## [Task to carry out]
All entries must be transcribed without a single difference.

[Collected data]
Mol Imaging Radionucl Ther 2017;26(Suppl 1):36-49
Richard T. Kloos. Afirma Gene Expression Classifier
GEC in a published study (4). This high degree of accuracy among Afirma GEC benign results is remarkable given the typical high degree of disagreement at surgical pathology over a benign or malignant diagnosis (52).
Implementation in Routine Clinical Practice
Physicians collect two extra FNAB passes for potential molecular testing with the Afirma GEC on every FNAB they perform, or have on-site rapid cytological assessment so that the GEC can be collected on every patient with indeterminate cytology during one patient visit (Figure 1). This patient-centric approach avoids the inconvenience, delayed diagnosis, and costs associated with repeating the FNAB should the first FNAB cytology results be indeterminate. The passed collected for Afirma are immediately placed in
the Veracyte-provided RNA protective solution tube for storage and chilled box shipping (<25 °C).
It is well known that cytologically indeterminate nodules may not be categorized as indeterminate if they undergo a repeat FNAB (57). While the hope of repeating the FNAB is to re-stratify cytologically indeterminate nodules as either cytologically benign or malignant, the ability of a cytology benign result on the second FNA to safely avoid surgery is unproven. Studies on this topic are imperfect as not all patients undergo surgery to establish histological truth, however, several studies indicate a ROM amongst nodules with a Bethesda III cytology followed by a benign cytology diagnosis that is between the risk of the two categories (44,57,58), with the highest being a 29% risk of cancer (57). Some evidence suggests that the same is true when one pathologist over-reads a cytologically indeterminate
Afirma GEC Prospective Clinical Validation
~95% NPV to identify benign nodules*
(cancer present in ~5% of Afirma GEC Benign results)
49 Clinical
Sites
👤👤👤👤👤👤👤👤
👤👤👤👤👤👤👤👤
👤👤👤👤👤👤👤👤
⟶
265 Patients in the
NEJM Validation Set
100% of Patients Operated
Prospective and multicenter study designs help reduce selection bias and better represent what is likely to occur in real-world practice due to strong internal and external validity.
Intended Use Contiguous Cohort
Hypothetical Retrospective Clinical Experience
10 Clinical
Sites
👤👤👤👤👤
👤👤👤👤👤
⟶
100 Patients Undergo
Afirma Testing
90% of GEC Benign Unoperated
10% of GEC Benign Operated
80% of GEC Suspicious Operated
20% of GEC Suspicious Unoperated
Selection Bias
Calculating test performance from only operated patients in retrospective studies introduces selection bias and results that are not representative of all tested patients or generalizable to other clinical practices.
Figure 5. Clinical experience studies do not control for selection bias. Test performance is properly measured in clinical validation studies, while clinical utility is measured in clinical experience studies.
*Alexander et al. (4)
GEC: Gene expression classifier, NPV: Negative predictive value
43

## [Answer]
Mol Imaging Radionucl Ther 2017;26(Suppl 1):36-49
Richard T. Kloos. Afirma Gene Expression Classifier
GEC in a published study (4). This high degree of accuracy among Afirma GEC benign results is remarkable given the typical high degree of disagreement at surgical pathology over a benign or malignant diagnosis (52).
Implementation in Routine Clinical Practice
Physicians collect two extra FNAB passes for potential molecular testing with the Afirma GEC on every FNAB they perform, or have on-site rapid cytological assessment so that the GEC can be collected on every patient with indeterminate cytology during one patient visit (Figure 1). This patient-centric approach avoids the inconvenience, delayed diagnosis, and costs associated with repeating the FNAB should the first FNAB cytology results be indeterminate. The passed collected for Afirma are immediately placed in
the Veracyte-provided RNA protective solution tube for storage and chilled box shipping (<25 °C).
It is well known that cytologically indeterminate nodules may not be categorized as indeterminate if they undergo a repeat FNAB (57). While the hope of repeating the FNAB is to re-stratify cytologically indeterminate nodules as either cytologically benign or malignant, the ability of a cytology benign result on the second FNA to safely avoid surgery is unproven. Studies on this topic are imperfect as not all patients undergo surgery to establish histological truth, however, several studies indicate a ROM amongst nodules with a Bethesda III cytology followed by a benign cytology diagnosis that is between the risk of the two categories (44,57,58), with the highest being a 29% risk of cancer (57). Some evidence suggests that the same is true when one pathologist over-reads a cytologically indeterminate
Afirma GEC Prospective Clinical Validation
~95% NPV to identify benign nodules*
(cancer present in ~5% of Afirma GEC Benign results)
49 Clinical
Sites
👤👤👤👤👤👤👤👤
👤👤👤👤👤👤👤👤
👤👤👤👤👤👤👤👤
⟶
265 Patients in the
NEJM Validation Set
100% of Patients Operated
Prospective and multicenter study designs help reduce selection bias and better represent what is likely to occur in real-world practice due to strong internal and external validity.
Intended Use Contiguous Cohort
Hypothetical Retrospective Clinical Experience
10 Clinical
Sites
👤👤👤👤👤
👤👤👤👤👤
⟶
100 Patients Undergo
Afirma Testing
90% of GEC Benign Unoperated
10% of GEC Benign Operated
80% of GEC Suspicious Operated
20% of GEC Suspicious Unoperated
Selection Bias
Calculating test performance from only operated patients in retrospective studies introduces selection bias and results that are not representative of all tested patients or generalizable to other clinical practices.
Figure 5. Clinical experience studies do not control for selection bias. Test performance is properly measured in clinical validation studies, while clinical utility is measured in clinical experience studies.
*Alexander et al. (4)
GEC: Gene expression classifier, NPV: Negative predictive value
43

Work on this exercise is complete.